* _Supplied passage_:
Fantasy Baseball Player Files Suit Claiming Cheating Scandals Created Unfair Gambling Platform
Many baseball fans say that the recent revelations of electronic cheating by the Houston Astros has robbed them of their love of the game.
A Massachusetts fantasy baseball bettor, however, is claiming that the wrongdoing cost him and others actual money. So he has filed a class-action lawsuit.
Krisopher Olson filed the suit recently in federal court, naming the Astros, the Boston Red Sox, and Major League Baseball as the defendants. The cheating by the Astros has been well documented and resulted in heavy fines and firings, but Olson said there is evidence that the Red Sox (and probably other teams) also cheated and that Major League Baseball was well aware of the whole tawdry mess.
The Astros, as you may or not recall, were fined $5 and the loss of their first- and second-round draft picks for the next two years after they were found to have cheated during the 2017 and 2018 seasons. In defiance of league rules, the Astros placed a video camera in the centerfield seats and relayed images to a monitor near the dugout, where the decoded pitch signals of the opposing catcher were relayed to Astro batters by thumps on a garbage can.

* _Source material_:
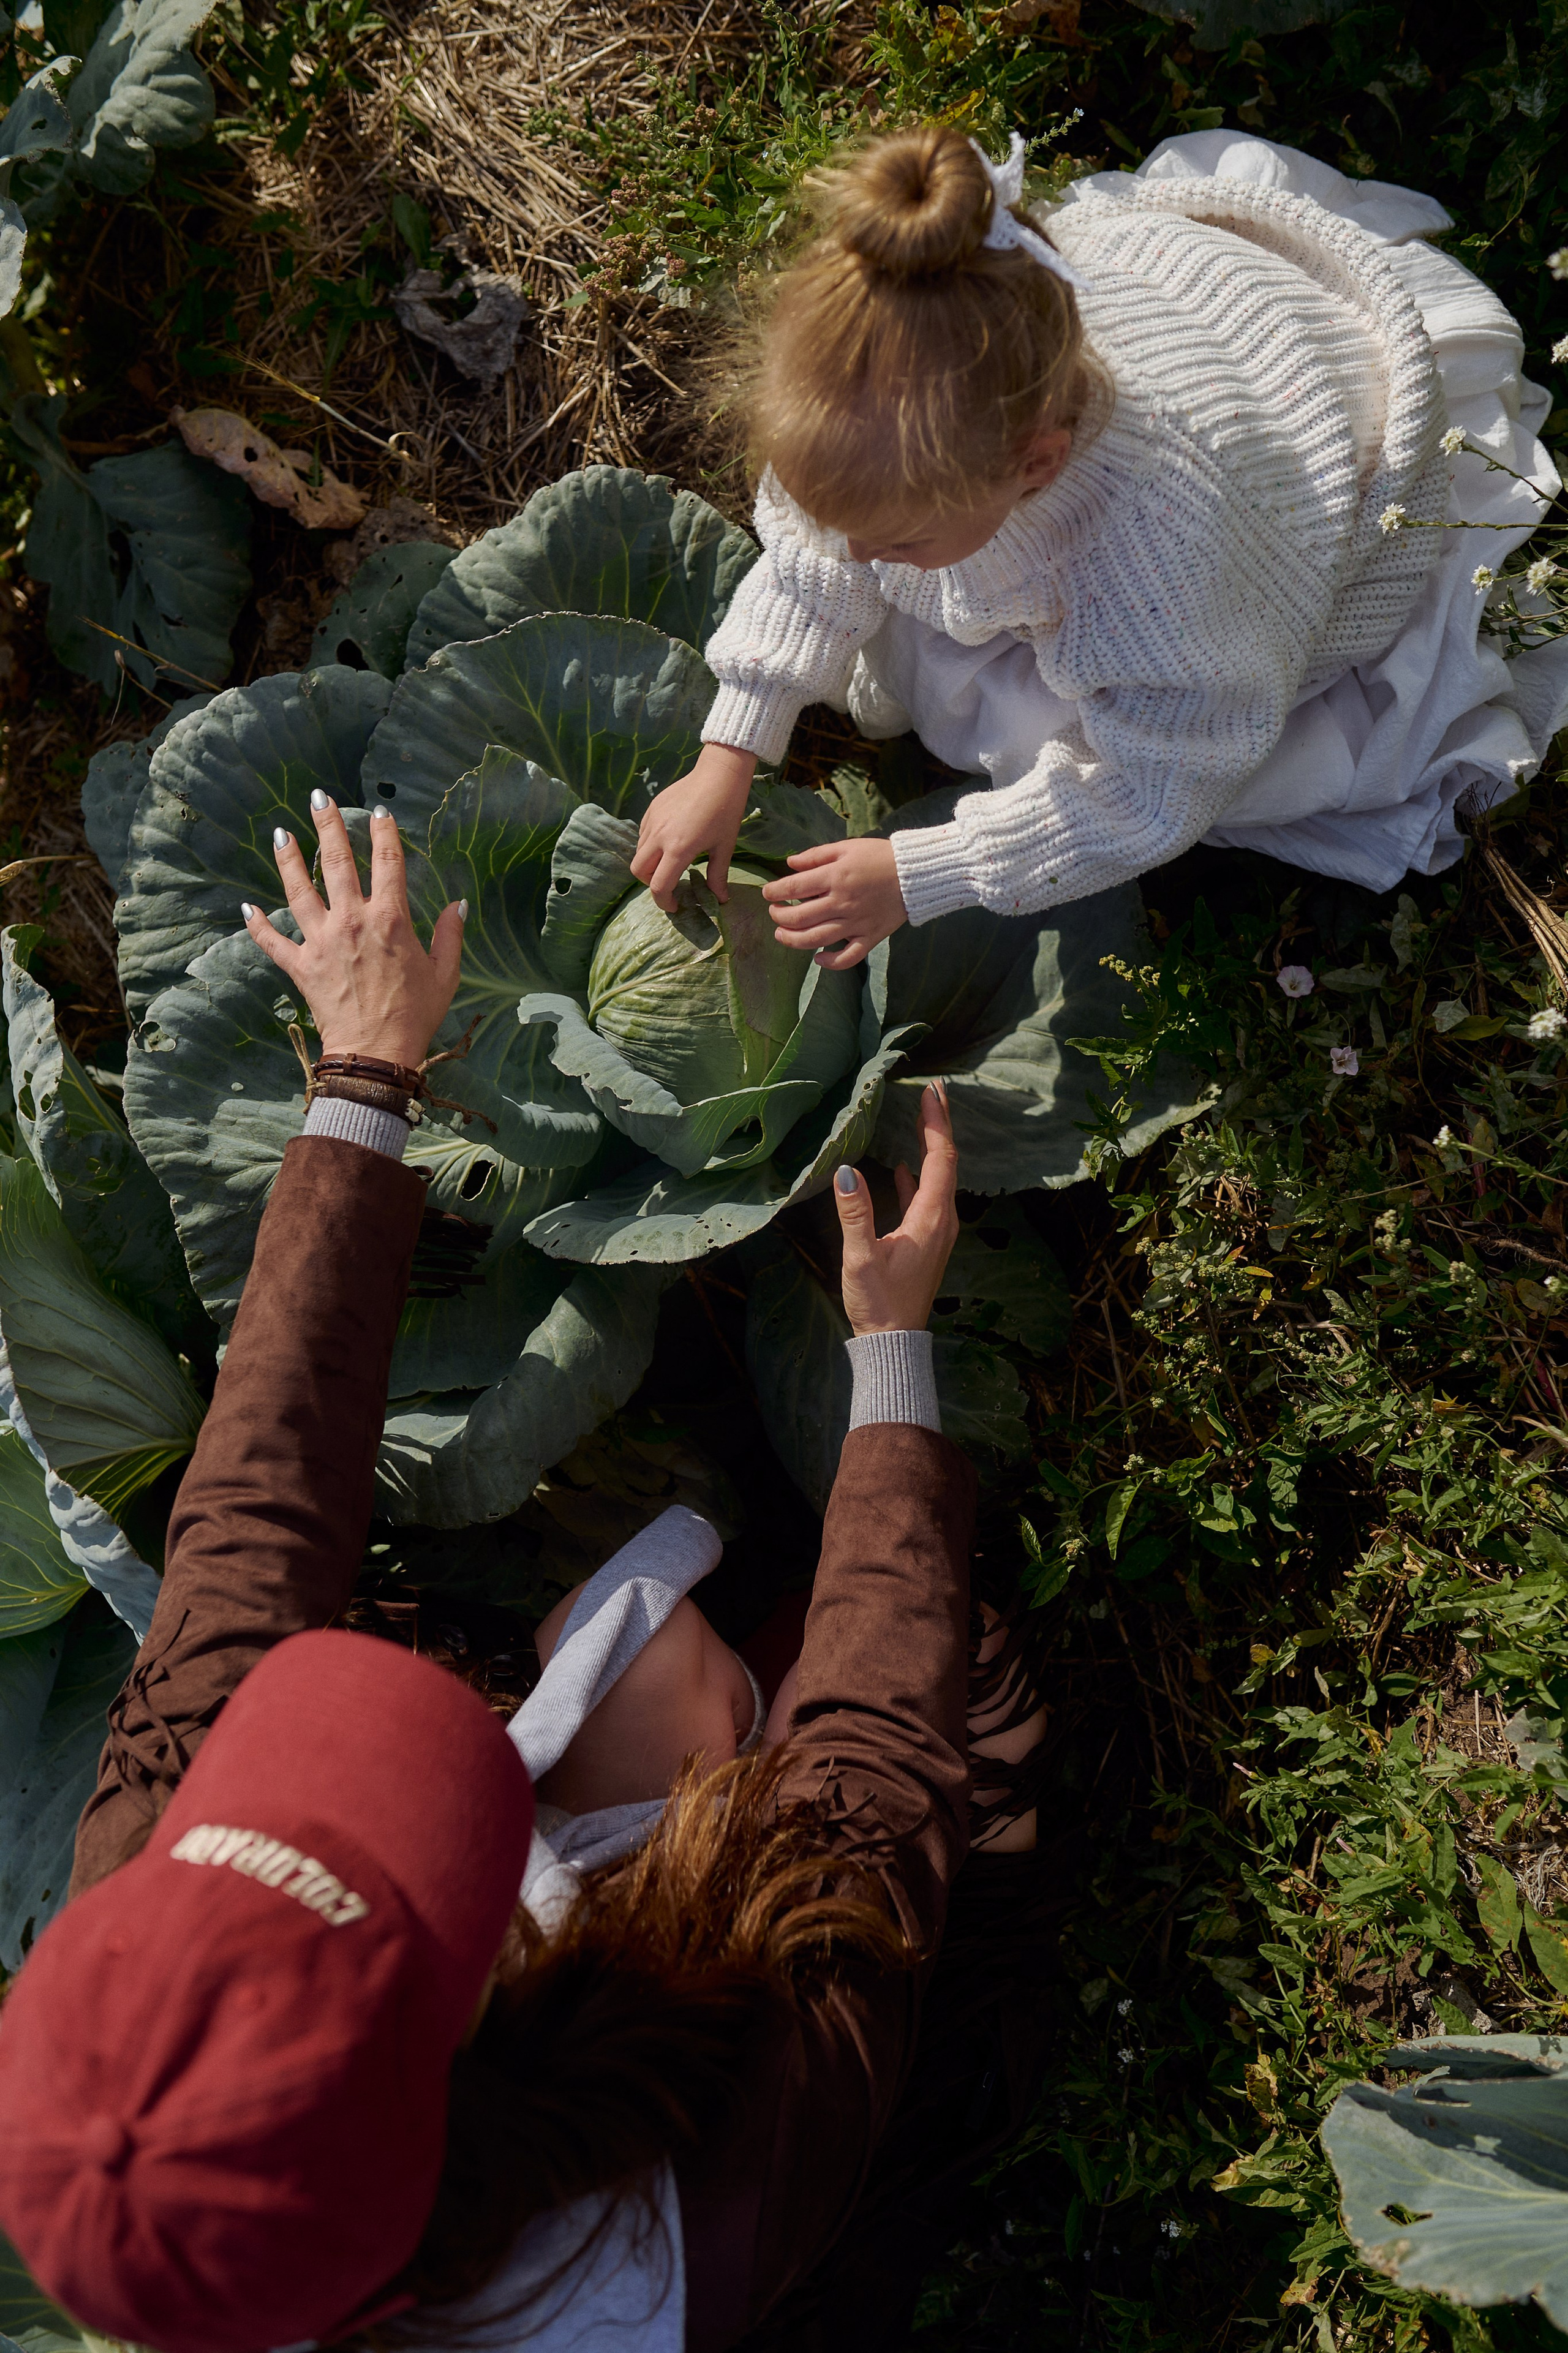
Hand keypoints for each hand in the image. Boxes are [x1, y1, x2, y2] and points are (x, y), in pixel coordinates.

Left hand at [242, 791, 464, 1066]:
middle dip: (328, 827)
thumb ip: (450, 936)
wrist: (376, 1055)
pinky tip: (247, 908)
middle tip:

* _Actions to take_:
**1.** From the article about the fantasy baseball lawsuit, transcribe the passage starting at "The Astros, as" and ending at "a garbage can.".
**2.** In the fantasy baseball lawsuit article, how were the decoded pitch signals passed to Astro batters?

* _Solutions below_:
**1.**
The Astros, as you may or not recall, were fined $5 and the loss of their first- and second-round draft picks for the next two years after they were found to have cheated during the 2017 and 2018 seasons. In defiance of league rules, the Astros placed a video camera in the centerfield seats and relayed images to a monitor near the dugout, where the decoded pitch signals of the opposing catcher were relayed to Astro batters by thumps on a garbage can.

**2.** By thumps on a garbage can.